The group wrote: “Fuel intensive operations, such as water trucking and moving of supplies, are becoming impossible. Water trucking operations will have to be suspended very soon if more fuel is not brought in, which will have significant humanitarian consequences."
Living across 131 sites, about 418,000 Ethiopians displaced within the region need water trucking that requires 295 trips daily and 1,990 liters of fuel. On Feb. 10, the U.N. reported that in the span of a week, water trucking dropped from serving over 143,000 people to just a little over 3,000.
And the health system, already in a state of collapse, is set to be pummeled further.
“We continue to have teams on the ground in Tigray, Afar, and Amhara but are increasingly struggling to maintain our supply chain for essentials like fuel in Tigray,” Fatima Sator, a public relations officer at the International Committee of the Red Cross, told Devex. “If the fuel situation doesn’t improve, it may seriously hamper our ability to work — deepening the suffering of people who have lived through more than a year of conflict.”

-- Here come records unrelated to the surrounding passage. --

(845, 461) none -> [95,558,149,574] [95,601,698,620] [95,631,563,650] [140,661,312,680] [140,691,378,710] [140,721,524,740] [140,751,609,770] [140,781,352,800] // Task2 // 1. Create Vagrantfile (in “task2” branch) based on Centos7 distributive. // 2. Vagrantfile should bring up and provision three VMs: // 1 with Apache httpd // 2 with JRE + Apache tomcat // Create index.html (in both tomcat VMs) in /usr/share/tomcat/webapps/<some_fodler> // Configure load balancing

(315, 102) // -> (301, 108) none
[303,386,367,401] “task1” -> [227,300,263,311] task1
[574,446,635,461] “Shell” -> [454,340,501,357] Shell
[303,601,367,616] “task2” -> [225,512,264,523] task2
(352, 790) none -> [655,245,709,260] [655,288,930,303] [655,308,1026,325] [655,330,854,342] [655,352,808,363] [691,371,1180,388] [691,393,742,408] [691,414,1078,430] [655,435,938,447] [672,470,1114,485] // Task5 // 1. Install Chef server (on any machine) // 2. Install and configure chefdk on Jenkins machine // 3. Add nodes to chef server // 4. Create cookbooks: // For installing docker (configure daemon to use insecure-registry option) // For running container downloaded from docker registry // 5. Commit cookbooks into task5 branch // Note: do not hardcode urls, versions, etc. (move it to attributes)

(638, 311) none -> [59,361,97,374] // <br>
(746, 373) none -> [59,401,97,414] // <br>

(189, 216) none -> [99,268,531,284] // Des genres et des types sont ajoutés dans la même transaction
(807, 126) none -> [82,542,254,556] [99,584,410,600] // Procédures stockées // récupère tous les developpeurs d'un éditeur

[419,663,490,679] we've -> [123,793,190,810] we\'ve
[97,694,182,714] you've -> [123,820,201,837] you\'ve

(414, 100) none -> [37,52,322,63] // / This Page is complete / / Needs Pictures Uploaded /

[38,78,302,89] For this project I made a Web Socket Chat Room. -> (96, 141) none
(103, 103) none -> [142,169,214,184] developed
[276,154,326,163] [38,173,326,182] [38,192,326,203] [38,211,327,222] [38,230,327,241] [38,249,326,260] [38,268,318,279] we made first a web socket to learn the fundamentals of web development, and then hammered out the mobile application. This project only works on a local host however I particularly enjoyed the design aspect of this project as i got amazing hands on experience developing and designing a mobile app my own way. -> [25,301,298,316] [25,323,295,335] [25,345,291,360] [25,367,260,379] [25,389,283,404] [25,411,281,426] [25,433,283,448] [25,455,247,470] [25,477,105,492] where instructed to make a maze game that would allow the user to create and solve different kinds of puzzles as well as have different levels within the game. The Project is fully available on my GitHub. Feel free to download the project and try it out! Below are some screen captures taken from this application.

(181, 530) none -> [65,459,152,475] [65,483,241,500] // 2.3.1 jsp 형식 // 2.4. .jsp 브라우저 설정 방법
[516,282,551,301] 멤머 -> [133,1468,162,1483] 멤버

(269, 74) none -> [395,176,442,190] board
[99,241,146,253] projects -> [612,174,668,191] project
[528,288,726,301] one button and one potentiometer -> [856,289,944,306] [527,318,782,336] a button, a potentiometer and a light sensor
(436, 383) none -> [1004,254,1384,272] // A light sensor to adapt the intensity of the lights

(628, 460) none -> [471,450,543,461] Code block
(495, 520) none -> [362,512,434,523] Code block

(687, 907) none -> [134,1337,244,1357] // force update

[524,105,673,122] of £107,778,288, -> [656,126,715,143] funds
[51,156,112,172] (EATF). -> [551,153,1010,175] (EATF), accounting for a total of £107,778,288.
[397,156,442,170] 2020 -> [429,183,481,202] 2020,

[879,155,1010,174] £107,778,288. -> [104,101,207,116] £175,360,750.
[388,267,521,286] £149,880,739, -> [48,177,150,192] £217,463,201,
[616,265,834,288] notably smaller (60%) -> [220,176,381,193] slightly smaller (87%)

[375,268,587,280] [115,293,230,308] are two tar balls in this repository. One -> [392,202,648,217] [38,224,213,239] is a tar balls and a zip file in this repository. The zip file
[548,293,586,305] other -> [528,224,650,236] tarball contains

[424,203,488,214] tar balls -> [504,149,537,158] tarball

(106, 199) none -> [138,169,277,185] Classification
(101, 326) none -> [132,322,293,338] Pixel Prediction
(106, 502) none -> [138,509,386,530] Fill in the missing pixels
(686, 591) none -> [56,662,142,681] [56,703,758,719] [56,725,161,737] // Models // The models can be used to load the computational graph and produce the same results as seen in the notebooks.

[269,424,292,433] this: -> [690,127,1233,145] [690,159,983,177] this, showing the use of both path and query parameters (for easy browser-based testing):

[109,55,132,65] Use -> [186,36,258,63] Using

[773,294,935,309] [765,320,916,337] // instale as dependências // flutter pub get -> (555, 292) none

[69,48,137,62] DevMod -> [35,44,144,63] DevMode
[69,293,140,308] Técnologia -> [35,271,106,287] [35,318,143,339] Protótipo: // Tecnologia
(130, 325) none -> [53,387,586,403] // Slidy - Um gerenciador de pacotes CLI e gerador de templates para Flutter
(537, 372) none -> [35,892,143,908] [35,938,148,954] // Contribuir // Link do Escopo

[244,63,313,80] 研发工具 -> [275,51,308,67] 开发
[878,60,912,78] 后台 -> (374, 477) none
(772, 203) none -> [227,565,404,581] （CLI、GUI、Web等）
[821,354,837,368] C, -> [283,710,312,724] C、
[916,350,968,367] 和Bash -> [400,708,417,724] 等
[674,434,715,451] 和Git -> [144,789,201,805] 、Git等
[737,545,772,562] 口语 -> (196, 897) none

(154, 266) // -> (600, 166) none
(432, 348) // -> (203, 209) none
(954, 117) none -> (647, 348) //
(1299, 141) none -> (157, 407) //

At the end of January, ICRC was able to take its first shipment of medical supplies since September into Tigray.
Health workers carrying out a measles campaign reportedly had to walk up to 35 kilometers (22 miles) because of the lack of fuel, staying at homes within communities because they could not travel back each day.
A few months ago, 57 mobile health and nutrition teams were operating in Tigray, according to OCHA, but that figure was reduced to only 18 because of fuel and medicine shortages.
Beyond fuel, the other main operational challenge for aid groups is the ability to take cash into the region. Organizations are operating on credit and unable to pay staffers. The government has shut down banking services in Tigray, and humanitarian organizations need permission to take in even small amounts of cash from Addis Ababa, with multiple layers of bureaucracy and at the risk of denial. Even with that hassle, aid groups have said the cash is nowhere near enough to cover operational expenses.
Recently the government has attempted to “appear more amenable," the anonymous aid worker told Devex. This included allowing more flights into Tigray, such as air shipments of medical supplies. While this is a tangible improvement, it is not enough, and other concessions — such as increased cash allowances into the region, which the government said it would permit — have not materialized, the aid worker said.
Beyond aid deliveries, what the region really needs is for its commercial markets to become functional, according to the aid worker.
“That strangulation of Tigray remains in place,” the aid worker said.